Comment l’endométriose affecte votre vie quotidienne? Je compte les dates sur le calendrier. J’anticipe les activités, les rendez-vous. Être kaput 5 jours exigent de l’organisation. Je suis chanceuse d’avoir un conjoint qui peut palier à mon salaire, parce que je manque le travail à chaque mois pour cause de trop de douleur. Je ne peux ni me tenir debout. Ni manger (nausées). Et je manque de concentration (à cause des endorphines ?).
Comment l’endométriose affecte votre bien-être émotionnel? L’estime de soi diminue. Je suis moins efficace comme maman, comme blonde, comme professionnelle, comme amie. Je suis comme invalide, handicapée une semaine par mois. Et en plus c’est bizarre…Suis-je normale, fragile, différente? Et puis il y a le stress d’anticipation. C’est inéluctable, le mois prochain je vais passer un mauvais quart d’heure et le mois suivant pareil et ainsi de suite. Quand j’ai mes menstruations, les saignements sont abondants et douloureux. La douleur me réveille et je dois aussi me lever 2-3 fois dans la nuit les 3 premiers jours pour changer mes protections. Cela m’épuise et augmente possiblement les douleurs à cause de la fatigue. J’ai aussi la chance de pouvoir compter sur un conjoint compréhensif qui m’aide et prend soin de moi. Être seule je ne sais pas comment je ferais. Pas de mots doux et d’encouragement. Personne pour changer ma bouillotte. Quelle horreur!

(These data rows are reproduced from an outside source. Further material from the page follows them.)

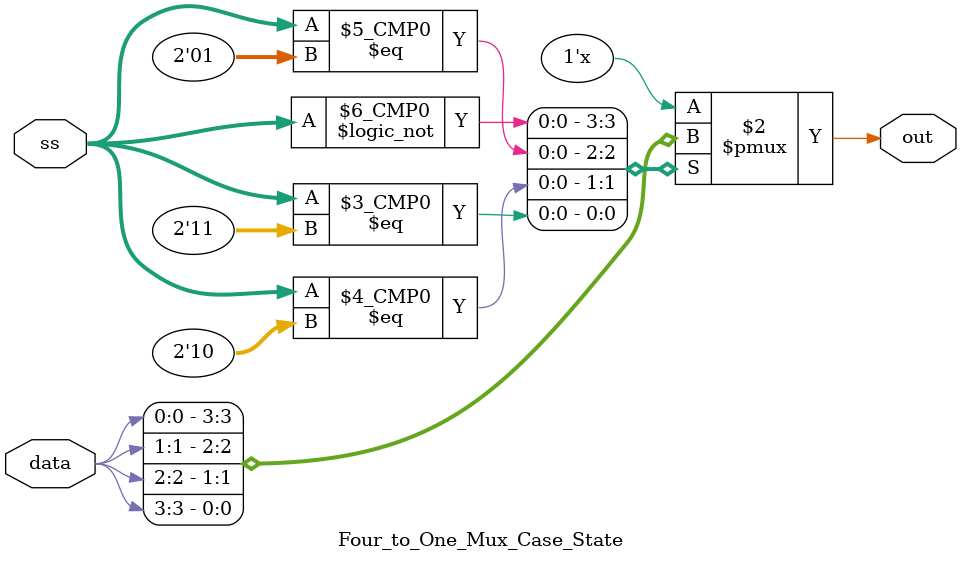
<source format=v>
`timescale 1ns / 1ps




module Four_to_One_Mux_Case_State(data, ss, out);
input wire [3:0] data;
input wire [1:0] ss;
output reg out;


// logic
always @ (*)
begin
    case(ss)
    0 : out = data [0];
    1 : out = data [1]; 
    2 : out = data [2];
    3 : out = data [3];
    default: out = 1'bz;
    endcase
end 



endmodule

</source>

Comment l’endométriose a marqué des tournants dans votre vie jusqu’à présent et dans l’avenir ? L’école – et bien, j’ai beaucoup manqué. Je suis devenue une championne du rattrapage. Ma moyenne a diminuée d’environ 8-10 points après l’apparitions de mes menstruations. J’aurais sûrement pu avoir de meilleurs résultats et terminer mon baccalauréat dans les temps dans mes absences à tous les mois. Je n’ai pas réussi à percer dans mon domaine. La charge de travail, les échéanciers et la pression était incompatible avec la douleur récurrente. J’ai maintenant 2 filles et avec l’appui de mon conjoint, je recherche une solution professionnelle compatible avec les douleurs.

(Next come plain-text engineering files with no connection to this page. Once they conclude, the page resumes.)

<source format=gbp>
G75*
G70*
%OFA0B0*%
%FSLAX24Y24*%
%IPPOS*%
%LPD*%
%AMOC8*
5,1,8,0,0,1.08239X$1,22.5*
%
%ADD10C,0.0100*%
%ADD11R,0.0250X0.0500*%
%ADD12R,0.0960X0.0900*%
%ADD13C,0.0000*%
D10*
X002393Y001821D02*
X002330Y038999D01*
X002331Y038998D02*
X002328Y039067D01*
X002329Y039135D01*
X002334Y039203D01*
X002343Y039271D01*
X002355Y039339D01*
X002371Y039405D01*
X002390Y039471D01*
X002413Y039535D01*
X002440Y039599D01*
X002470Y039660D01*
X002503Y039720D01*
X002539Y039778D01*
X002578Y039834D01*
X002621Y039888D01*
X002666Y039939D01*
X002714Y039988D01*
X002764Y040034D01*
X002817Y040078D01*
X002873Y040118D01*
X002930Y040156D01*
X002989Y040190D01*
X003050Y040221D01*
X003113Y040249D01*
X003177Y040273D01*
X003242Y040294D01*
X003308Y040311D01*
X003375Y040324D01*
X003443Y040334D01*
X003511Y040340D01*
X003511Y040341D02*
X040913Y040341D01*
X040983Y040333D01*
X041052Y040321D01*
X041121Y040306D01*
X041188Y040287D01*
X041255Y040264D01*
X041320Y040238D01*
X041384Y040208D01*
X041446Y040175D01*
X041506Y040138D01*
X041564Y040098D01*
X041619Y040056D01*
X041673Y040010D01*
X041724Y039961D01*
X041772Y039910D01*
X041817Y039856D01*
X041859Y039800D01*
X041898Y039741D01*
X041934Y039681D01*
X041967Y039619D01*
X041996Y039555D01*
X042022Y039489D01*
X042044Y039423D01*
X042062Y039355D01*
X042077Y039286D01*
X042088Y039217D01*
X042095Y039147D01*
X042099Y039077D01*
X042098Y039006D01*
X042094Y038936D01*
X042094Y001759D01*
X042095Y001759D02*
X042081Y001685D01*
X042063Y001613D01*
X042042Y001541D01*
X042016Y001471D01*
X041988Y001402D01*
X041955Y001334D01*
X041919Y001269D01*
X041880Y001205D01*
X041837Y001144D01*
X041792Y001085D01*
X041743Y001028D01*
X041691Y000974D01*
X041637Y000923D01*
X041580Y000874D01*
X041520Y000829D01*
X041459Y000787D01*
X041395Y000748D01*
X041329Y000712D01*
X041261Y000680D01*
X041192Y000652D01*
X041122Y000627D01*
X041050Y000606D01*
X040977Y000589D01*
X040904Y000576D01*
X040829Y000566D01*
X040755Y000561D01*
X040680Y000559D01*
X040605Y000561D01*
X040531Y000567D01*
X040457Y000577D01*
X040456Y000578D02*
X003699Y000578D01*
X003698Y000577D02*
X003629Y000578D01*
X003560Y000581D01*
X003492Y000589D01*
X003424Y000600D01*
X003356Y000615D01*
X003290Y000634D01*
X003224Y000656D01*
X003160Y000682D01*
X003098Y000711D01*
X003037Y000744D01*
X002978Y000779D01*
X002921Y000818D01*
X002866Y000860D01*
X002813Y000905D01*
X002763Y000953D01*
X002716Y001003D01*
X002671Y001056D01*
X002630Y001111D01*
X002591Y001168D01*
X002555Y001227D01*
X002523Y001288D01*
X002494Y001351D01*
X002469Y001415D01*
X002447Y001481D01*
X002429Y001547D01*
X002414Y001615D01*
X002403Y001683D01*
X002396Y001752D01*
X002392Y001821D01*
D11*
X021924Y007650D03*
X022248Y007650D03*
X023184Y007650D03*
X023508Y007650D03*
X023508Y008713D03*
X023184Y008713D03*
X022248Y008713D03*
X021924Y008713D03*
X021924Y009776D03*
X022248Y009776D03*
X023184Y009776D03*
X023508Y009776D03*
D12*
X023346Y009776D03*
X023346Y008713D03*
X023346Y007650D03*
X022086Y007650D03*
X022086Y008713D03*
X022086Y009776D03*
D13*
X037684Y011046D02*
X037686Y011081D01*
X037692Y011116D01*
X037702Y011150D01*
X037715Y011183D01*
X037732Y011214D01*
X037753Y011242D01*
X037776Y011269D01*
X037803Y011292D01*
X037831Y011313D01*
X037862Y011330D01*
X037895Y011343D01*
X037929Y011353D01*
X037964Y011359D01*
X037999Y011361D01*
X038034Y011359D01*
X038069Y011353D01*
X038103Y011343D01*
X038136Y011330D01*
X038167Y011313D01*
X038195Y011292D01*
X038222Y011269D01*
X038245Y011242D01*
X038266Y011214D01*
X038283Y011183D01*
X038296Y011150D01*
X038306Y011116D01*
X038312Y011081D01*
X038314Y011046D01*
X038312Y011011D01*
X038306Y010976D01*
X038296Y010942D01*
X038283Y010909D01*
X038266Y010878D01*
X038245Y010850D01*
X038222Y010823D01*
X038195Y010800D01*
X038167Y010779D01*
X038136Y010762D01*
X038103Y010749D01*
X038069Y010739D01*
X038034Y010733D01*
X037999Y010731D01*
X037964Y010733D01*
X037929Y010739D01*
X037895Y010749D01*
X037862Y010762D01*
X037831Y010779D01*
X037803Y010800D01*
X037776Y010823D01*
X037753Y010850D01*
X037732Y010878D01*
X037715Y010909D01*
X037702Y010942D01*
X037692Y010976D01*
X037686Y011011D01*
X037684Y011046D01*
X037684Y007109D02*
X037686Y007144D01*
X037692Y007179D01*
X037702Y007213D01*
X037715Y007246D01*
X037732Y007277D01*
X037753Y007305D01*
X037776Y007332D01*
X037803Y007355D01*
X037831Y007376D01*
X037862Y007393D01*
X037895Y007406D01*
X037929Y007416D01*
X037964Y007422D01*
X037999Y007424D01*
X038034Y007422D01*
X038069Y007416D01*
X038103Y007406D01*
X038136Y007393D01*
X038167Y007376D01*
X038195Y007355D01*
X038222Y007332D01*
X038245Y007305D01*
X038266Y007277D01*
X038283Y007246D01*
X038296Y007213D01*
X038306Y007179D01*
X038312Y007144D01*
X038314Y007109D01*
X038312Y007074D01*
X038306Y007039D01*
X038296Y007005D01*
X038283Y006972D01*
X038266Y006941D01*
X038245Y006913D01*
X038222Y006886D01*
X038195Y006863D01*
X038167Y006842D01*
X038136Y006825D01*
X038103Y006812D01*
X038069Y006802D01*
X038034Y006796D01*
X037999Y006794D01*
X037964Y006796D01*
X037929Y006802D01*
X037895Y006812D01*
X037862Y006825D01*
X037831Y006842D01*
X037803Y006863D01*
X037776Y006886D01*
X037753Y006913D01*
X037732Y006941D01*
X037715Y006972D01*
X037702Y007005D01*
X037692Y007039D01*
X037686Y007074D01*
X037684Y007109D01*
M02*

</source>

Comment est-ce que vous avez trouvé de l’espoir ou du soutien au cours de votre parcours d’endométriose? Je n’en ai pas vraiment. Mon conjoint est un soutient précieux. Et mon nouveau médecin de famille semble comprendre que ça existe. On verra comment elle jongle avec cela.

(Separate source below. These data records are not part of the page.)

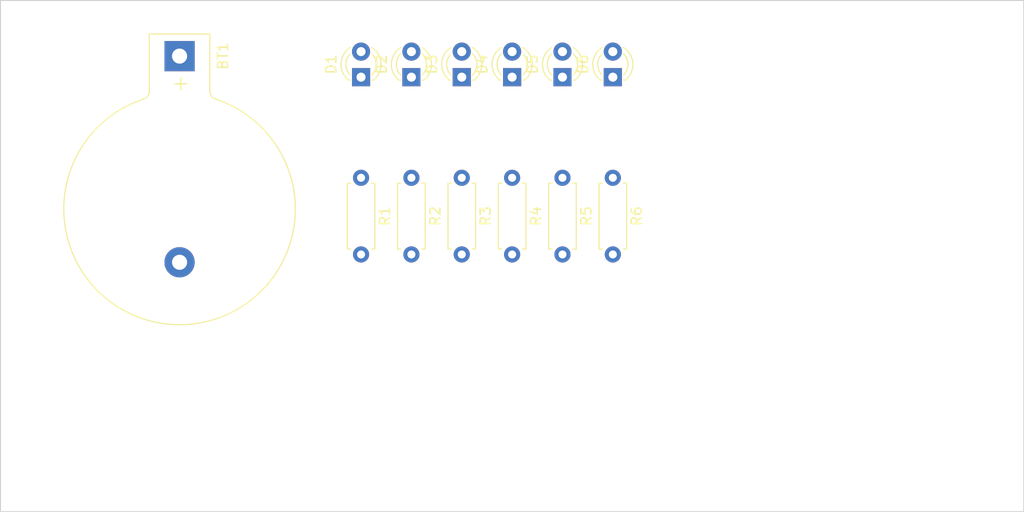
<source format=kicad_pcb>
(kicad_pcb (version 20211014) (generator pcbnew)

  (general
    (thickness 1.6)
  )

  (paper "A4")
  (layers
    (0 "F.Cu" signal)
    (31 "B.Cu" signal)
    (32 "B.Adhes" user "B.Adhesive")
    (33 "F.Adhes" user "F.Adhesive")
    (34 "B.Paste" user)
    (35 "F.Paste" user)
    (36 "B.SilkS" user "B.Silkscreen")
    (37 "F.SilkS" user "F.Silkscreen")
    (38 "B.Mask" user)
    (39 "F.Mask" user)
    (40 "Dwgs.User" user "User.Drawings")
    (41 "Cmts.User" user "User.Comments")
    (42 "Eco1.User" user "User.Eco1")
    (43 "Eco2.User" user "User.Eco2")
    (44 "Edge.Cuts" user)
    (45 "Margin" user)
    (46 "B.CrtYd" user "B.Courtyard")
    (47 "F.CrtYd" user "F.Courtyard")
    (48 "B.Fab" user)
    (49 "F.Fab" user)
    (50 "User.1" user)
    (51 "User.2" user)
    (52 "User.3" user)
    (53 "User.4" user)
    (54 "User.5" user)
    (55 "User.6" user)
    (56 "User.7" user)
    (57 "User.8" user)
    (58 "User.9" user)
  )

  (setup
    (stackup
      (layer "F.SilkS" (type "Top Silk Screen"))
      (layer "F.Paste" (type "Top Solder Paste"))
      (layer "F.Mask" (type "Top Solder Mask") (thickness 0.01))
      (layer "F.Cu" (type "copper") (thickness 0.035))
      (layer "dielectric 1" (type "core") (thickness 1.51) (material "FR4") (epsilon_r 4.5) (loss_tangent 0.02))
      (layer "B.Cu" (type "copper") (thickness 0.035))
      (layer "B.Mask" (type "Bottom Solder Mask") (thickness 0.01))
      (layer "B.Paste" (type "Bottom Solder Paste"))
      (layer "B.SilkS" (type "Bottom Silk Screen"))
      (copper_finish "None")
      (dielectric_constraints no)
    )
    (pad_to_mask_clearance 0)
    (pcbplotparams
      (layerselection 0x00010fc_ffffffff)
      (disableapertmacros false)
      (usegerberextensions false)
      (usegerberattributes true)
      (usegerberadvancedattributes true)
      (creategerberjobfile true)
      (svguseinch false)
      (svgprecision 6)
      (excludeedgelayer true)
      (plotframeref false)
      (viasonmask false)
      (mode 1)
      (useauxorigin false)
      (hpglpennumber 1)
      (hpglpenspeed 20)
      (hpglpendiameter 15.000000)
      (dxfpolygonmode true)
      (dxfimperialunits true)
      (dxfusepcbnewfont true)
      (psnegative false)
      (psa4output false)
      (plotreference true)
      (plotvalue true)
      (plotinvisibletext false)
      (sketchpadsonfab false)
      (subtractmaskfromsilk false)
      (outputformat 1)
      (mirror false)
      (drillshape 1)
      (scaleselection 1)
      (outputdirectory "")
    )
  )

  (net 0 "")
  (net 1 "Net-(BT1-Pad1)")
  (net 2 "Net-(BT1-Pad2)")
  (net 3 "Net-(D1-Pad1)")
  (net 4 "Net-(D2-Pad1)")
  (net 5 "Net-(D3-Pad1)")
  (net 6 "Net-(D4-Pad1)")
  (net 7 "Net-(D5-Pad1)")
  (net 8 "Net-(D6-Pad1)")

  (footprint "Battery:BatteryHolder_Keystone_103_1x20mm" (layer "F.Cu") (at 119.38 56.327584 -90))

  (footprint "LED_THT:LED_D3.0mm" (layer "F.Cu") (at 152.4 58.42 90))

  (footprint "Resistor_THT:R_Axial_DIN0207_L6.3mm_D2.5mm_P7.62mm_Horizontal" (layer "F.Cu") (at 152.4 68.42 -90))

  (footprint "Resistor_THT:R_Axial_DIN0207_L6.3mm_D2.5mm_P7.62mm_Horizontal" (layer "F.Cu") (at 162.4 68.42 -90))

  (footprint "Resistor_THT:R_Axial_DIN0207_L6.3mm_D2.5mm_P7.62mm_Horizontal" (layer "F.Cu") (at 137.4 68.42 -90))

  (footprint "LED_THT:LED_D3.0mm" (layer "F.Cu") (at 142.4 58.42 90))

  (footprint "LED_THT:LED_D3.0mm" (layer "F.Cu") (at 137.4 58.42 90))

  (footprint "Resistor_THT:R_Axial_DIN0207_L6.3mm_D2.5mm_P7.62mm_Horizontal" (layer "F.Cu") (at 157.4 68.42 -90))

  (footprint "LED_THT:LED_D3.0mm" (layer "F.Cu") (at 157.4 58.42 90))

  (footprint "Resistor_THT:R_Axial_DIN0207_L6.3mm_D2.5mm_P7.62mm_Horizontal" (layer "F.Cu") (at 147.4 68.42 -90))

  (footprint "Resistor_THT:R_Axial_DIN0207_L6.3mm_D2.5mm_P7.62mm_Horizontal" (layer "F.Cu") (at 142.4 68.42 -90))

  (footprint "LED_THT:LED_D3.0mm" (layer "F.Cu") (at 162.4 58.42 90))

  (footprint "LED_THT:LED_D3.0mm" (layer "F.Cu") (at 147.4 58.42 90))

  (gr_rect (start 101.6 50.8) (end 203.2 101.6) (layer "Edge.Cuts") (width 0.1) (fill none) (tstamp f5fe7a58-0c91-4560-9bb9-bfdd11623474))

)

</source>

À quoi devraient ressembler les soins de santé pour l’endométriose au Canada selon vous ? Tout d’abord, nous devrions être crue. C’est essentiel. Ensuite, il faudrait dépister cela tôt pour éviter des problèmes d’estime, de dépression et d’anxiété par anticipation. Il faudrait que l’endométriose et ses conséquences soient formellement reconnues afin de diminuer les impacts sur les femmes tant sur le plan scolaire que professionnel. Et aussi reconnu et compris par les pairs, les conjoints, les parents. Les enseignants, les employeurs. Et enfin, j’aurais aimé être référée à une clinique multidisciplinaire et prise en charge de façon efficace.
D’après vous, que devrait-on savoir du vécu des personnes atteintes d’endométriose au Canada ? C’est vrai. C’est incontrôlable. C’est récurent. Ça fait peur. Ça a des impacts sur nos vies professionnelles. Encore une situation qui pose une inégalité professionnelle par rapport aux hommes.